Doublethink

He who controls the present controls the past, he who controls the past controls the future.”

—George Orwell, 1984

h, the aftermath.

After succumbing to the Mittens Money Machine, Rick Santorum is beginning to get his mind right:

The Santorum campaign’s website has been wiped clean of all content directly critical of the now de-facto Republican nominee.

No more “Obamneycare.” No more, “Here is a guy who is the ultimate flip-flopper.” No more he-was-for-the-mandate-before-he-was-against-it. No more “Taxachusetts.” No more “Etch-A-Sketch candidate.” No more, “Do you really believe this country wants to elect a Wall Street financier as the president of the United States.”

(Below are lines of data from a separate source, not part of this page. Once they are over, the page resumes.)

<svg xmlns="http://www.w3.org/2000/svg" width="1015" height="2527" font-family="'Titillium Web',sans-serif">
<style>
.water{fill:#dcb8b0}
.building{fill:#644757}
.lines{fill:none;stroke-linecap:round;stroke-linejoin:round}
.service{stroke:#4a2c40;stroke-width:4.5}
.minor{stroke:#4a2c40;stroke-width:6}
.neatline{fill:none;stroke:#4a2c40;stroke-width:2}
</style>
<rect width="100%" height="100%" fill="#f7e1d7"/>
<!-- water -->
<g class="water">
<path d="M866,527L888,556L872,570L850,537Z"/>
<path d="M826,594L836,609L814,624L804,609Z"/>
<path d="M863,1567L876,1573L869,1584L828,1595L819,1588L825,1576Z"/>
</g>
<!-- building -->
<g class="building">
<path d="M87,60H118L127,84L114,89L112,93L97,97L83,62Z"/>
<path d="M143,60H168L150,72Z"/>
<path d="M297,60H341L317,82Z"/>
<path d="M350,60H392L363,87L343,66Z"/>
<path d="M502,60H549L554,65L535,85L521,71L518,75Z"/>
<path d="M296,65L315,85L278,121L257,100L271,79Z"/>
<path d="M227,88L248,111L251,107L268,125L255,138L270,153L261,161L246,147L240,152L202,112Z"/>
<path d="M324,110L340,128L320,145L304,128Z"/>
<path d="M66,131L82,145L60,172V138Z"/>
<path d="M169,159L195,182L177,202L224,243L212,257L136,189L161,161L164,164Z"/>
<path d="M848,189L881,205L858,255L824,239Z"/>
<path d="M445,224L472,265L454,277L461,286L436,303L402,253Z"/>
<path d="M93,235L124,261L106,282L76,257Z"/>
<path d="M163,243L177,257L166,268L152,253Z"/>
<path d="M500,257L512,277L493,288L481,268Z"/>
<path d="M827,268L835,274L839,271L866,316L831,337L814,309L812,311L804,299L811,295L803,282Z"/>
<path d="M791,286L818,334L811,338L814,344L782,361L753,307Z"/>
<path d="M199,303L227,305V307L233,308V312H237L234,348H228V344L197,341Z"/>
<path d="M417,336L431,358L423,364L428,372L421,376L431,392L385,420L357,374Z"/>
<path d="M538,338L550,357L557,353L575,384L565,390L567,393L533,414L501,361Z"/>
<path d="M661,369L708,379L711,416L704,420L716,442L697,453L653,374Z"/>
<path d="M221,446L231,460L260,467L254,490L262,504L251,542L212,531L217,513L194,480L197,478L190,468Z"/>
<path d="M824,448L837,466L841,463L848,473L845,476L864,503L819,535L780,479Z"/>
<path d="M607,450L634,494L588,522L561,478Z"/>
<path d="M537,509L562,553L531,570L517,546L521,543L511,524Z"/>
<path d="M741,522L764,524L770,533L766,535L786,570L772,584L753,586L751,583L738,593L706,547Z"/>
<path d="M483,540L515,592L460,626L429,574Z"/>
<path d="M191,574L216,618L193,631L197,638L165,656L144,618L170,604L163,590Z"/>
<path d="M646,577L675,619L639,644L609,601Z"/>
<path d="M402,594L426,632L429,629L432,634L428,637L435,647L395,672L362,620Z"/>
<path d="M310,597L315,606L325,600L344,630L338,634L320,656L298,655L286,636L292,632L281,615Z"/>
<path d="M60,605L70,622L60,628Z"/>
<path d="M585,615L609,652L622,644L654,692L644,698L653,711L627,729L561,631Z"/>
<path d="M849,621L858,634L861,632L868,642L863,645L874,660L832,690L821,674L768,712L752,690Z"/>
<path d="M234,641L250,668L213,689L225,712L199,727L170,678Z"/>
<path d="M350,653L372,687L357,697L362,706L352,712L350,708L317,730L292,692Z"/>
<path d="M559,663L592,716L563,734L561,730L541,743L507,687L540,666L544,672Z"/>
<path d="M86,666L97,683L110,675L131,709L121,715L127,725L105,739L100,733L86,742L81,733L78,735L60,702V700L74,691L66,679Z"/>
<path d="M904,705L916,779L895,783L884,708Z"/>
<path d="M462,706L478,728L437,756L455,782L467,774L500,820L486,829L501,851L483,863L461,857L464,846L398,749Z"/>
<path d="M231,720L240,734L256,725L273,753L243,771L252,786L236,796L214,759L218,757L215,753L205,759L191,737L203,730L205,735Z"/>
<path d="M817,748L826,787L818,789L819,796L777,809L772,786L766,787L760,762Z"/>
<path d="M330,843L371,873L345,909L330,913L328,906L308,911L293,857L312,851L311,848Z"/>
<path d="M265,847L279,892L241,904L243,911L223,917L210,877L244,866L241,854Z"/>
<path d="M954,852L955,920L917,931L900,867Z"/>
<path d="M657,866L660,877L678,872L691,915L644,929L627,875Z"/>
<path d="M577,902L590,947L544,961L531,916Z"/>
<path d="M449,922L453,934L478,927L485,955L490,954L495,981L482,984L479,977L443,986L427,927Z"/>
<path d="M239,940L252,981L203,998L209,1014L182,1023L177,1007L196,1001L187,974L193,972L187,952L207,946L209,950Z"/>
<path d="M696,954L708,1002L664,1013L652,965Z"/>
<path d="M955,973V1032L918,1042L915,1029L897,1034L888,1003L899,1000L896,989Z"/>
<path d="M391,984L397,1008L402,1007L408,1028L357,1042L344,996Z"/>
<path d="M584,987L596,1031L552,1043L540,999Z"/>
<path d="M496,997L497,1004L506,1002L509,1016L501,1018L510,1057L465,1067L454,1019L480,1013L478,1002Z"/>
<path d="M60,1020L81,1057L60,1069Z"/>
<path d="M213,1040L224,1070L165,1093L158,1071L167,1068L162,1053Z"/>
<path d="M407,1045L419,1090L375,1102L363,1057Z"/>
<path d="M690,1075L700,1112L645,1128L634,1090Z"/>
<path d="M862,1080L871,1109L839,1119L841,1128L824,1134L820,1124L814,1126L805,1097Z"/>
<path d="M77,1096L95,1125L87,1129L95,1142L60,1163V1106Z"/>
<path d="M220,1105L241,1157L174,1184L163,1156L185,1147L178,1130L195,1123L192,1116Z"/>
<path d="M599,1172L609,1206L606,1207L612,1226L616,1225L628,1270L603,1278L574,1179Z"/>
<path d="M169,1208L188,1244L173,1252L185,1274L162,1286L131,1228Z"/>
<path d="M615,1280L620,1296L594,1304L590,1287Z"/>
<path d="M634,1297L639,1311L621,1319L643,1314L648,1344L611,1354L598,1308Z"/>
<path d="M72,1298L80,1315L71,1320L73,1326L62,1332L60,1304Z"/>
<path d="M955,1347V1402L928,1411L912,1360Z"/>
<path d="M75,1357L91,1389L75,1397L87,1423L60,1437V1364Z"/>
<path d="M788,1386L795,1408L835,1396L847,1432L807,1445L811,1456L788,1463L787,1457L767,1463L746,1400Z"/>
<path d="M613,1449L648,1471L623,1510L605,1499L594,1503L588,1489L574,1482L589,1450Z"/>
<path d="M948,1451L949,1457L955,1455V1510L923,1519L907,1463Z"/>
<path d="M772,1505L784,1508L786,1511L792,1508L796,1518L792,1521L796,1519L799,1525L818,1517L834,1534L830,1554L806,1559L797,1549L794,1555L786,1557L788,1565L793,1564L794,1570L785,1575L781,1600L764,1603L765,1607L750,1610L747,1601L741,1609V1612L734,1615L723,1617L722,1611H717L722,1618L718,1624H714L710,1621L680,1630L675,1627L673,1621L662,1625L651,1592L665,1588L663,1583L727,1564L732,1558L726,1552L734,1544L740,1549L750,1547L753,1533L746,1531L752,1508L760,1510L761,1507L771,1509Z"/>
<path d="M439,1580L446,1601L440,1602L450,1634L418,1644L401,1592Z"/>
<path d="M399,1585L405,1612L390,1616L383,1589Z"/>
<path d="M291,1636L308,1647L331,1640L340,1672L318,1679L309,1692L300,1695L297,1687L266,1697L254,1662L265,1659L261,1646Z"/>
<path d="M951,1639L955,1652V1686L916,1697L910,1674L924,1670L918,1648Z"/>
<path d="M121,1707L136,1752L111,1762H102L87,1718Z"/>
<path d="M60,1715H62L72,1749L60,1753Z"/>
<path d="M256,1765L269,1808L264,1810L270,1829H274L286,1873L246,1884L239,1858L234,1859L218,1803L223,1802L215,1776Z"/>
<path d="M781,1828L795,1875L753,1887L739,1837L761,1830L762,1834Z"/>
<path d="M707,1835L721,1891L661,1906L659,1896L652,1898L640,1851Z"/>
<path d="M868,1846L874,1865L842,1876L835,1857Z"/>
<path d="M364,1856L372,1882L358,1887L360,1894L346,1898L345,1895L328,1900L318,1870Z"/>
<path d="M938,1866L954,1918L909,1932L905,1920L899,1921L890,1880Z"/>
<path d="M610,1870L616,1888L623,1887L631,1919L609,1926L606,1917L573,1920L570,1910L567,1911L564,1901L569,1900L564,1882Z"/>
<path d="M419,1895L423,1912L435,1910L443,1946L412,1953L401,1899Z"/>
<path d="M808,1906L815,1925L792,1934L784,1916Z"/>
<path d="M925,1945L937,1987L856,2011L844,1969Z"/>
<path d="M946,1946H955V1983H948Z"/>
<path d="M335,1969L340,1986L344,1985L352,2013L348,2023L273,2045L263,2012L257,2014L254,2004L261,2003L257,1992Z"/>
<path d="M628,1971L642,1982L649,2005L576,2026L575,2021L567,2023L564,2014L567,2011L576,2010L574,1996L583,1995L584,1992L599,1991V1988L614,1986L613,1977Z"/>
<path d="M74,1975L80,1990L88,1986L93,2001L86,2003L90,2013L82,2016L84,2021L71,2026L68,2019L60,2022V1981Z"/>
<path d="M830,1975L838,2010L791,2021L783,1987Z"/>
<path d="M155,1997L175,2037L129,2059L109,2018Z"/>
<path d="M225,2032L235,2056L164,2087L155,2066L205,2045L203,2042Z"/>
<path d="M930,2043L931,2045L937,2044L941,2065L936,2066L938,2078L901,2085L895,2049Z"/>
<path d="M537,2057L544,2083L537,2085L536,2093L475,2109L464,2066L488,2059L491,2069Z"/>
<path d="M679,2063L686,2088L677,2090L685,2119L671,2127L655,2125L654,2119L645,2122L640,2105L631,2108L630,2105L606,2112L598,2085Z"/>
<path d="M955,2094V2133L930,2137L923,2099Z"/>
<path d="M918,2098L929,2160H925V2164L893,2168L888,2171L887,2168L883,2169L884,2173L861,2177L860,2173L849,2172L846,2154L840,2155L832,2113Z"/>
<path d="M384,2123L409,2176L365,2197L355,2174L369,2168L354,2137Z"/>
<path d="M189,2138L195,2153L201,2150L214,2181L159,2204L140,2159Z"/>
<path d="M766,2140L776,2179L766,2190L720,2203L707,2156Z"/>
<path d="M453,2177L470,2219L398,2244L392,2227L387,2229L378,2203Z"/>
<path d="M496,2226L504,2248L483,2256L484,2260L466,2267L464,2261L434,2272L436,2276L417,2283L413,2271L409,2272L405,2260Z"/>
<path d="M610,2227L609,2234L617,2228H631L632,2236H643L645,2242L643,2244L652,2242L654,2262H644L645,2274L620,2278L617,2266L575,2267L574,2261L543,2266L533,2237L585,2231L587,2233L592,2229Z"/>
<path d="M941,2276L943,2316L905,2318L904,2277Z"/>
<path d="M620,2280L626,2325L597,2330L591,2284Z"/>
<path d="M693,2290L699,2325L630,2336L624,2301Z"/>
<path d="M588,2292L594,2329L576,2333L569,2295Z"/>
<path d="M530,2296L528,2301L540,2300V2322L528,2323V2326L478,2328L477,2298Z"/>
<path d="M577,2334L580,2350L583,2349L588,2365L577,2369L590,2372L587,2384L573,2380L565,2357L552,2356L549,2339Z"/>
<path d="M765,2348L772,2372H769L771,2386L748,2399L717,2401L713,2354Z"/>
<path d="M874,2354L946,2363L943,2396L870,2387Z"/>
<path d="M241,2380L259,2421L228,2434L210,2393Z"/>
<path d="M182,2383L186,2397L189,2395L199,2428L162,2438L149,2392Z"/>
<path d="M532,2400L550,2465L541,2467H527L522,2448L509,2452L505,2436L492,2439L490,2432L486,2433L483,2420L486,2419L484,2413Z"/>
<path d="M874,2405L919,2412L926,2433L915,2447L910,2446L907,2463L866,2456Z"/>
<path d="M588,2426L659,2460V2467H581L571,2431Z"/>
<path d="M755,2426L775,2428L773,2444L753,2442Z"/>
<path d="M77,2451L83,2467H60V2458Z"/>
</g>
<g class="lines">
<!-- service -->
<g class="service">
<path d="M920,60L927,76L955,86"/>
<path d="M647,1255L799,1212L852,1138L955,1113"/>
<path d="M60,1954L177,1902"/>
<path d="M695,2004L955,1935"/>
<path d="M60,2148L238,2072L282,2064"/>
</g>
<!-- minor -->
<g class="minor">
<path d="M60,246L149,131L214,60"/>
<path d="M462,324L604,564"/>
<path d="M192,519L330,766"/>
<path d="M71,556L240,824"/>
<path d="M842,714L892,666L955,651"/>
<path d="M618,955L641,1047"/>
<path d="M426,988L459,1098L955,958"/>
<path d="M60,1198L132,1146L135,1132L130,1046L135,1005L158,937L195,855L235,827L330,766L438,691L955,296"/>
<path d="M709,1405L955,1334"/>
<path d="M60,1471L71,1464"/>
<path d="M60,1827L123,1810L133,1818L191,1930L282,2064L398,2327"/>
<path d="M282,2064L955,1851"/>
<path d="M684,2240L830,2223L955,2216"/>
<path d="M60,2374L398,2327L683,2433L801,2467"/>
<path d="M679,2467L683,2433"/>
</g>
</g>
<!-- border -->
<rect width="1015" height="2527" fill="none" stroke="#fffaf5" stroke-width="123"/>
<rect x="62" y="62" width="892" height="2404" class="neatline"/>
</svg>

In good Orwellian fashion, if you search Santorum’s site for the skinny on Mittens, now you get this:

But that’s not as strange—or funny depending on your perspective—as this:

Newt Gingrich rents donor list to raise cash

Desperate times in the Newt Gingrich camp have called for desperate measures.

Scrambling to dig himself out of a $4.5 million hole, the former House speaker has resorted to renting his presidential campaign’s most valuable asset – its donor list – for as much as $26,000-a-pop.

Let me see: Newt is still an active candidate, but he is pimping out his donors for dough? Is nothing sacred with this guy? If I were Callista, I’d sleep with one eye open.

But even that’s not as strange—or, again, funny depending on your perspective—as this

Gingrich Unloads on FOX News in Private Meeting

During a meeting with 18 Delaware Tea Party leaders here on Wednesday, Newt Gingrich lambasted FOX News Channel, accusing the cable network of having been in the tank for Mitt Romney from the beginning of the Republican presidential fight. An employee himself of the news outlet as recently as last year, he also cited former colleagues for attacking him out of what he characterized as personal jealousy.

“I think FOX has been for Romney all the way through,” Gingrich said during the private meeting — to which RealClearPolitics was granted access — at Wesley College. “In our experience, Callista and I both believe CNN is less biased than FOX this year. We are more likely to get neutral coverage out of CNN than we are of FOX, and we’re more likely to get distortion out of FOX. That’s just a fact.”

Now, first of all, what does all that say about CNN?  If Newt Gingrich finds the network a comfortable place to bed down and do the nasty, then everything I think about CNN slowly becoming Fox-lite appears to be true.

But secondly, Newt has had no problem with Fox being in the tank for Republicans generally; it is just when the network embraces particular non-Newt Republicans that it loses its credibility with him.

The story continues:

Gingrich did not pull his punches in accusing Rupert Murdoch — the chairman and CEO of News Corp., FOX News’ parent company — of pushing for Romney behind the scenes.

“I assume it’s because Murdoch at some point [who] said, ‘I want Romney,’ and so ‘fair and balanced’ became ‘Romney,’ ” Gingrich said. “And there’s no question that Fox had a lot to do with stopping my campaign because such a high percentage of our base watches FOX.”

You see? Fox “News” can bash Obama and the Democrats most of the broadcast day and it is “fair and balanced.” But when the network (allegedly) started playing grab-ass with Mittens, Newt felt compelled to sanitize the history books.

But Media Matters was watching Fox (that’s its job) during June 1 of last year and January 22 of this. Guess what? Ding! Ding! Ding! In terms of airtime, Newt was the winner:

As The Atlantic’s John Hudson pointed out in January, the Fox “News” prime-time lineup was on more than friendly terms with Gingrich, particularly Sean Hannity, who several times made goo-goo eyes at Newt on TV and gave him reach-arounds on the radio.

In any case, my favorite part of Newt’s rant was this:

The Republican Party is a managerial party that doesn’t like to fight, doesn’t like to read books. This is why the Tea Party was so horrifying. Tea Partiers were actually learning about the Declaration of Independence. They wanted to talk about the Federalist Papers. It was weird. They could be golfing.

The GOP doesn’t like to read books but the Tea Party does? Hmm.

Here’s a good definition of “doublethink“:

The power of holding two contradictory beliefs in one’s mind simultaneously, and accepting both of them.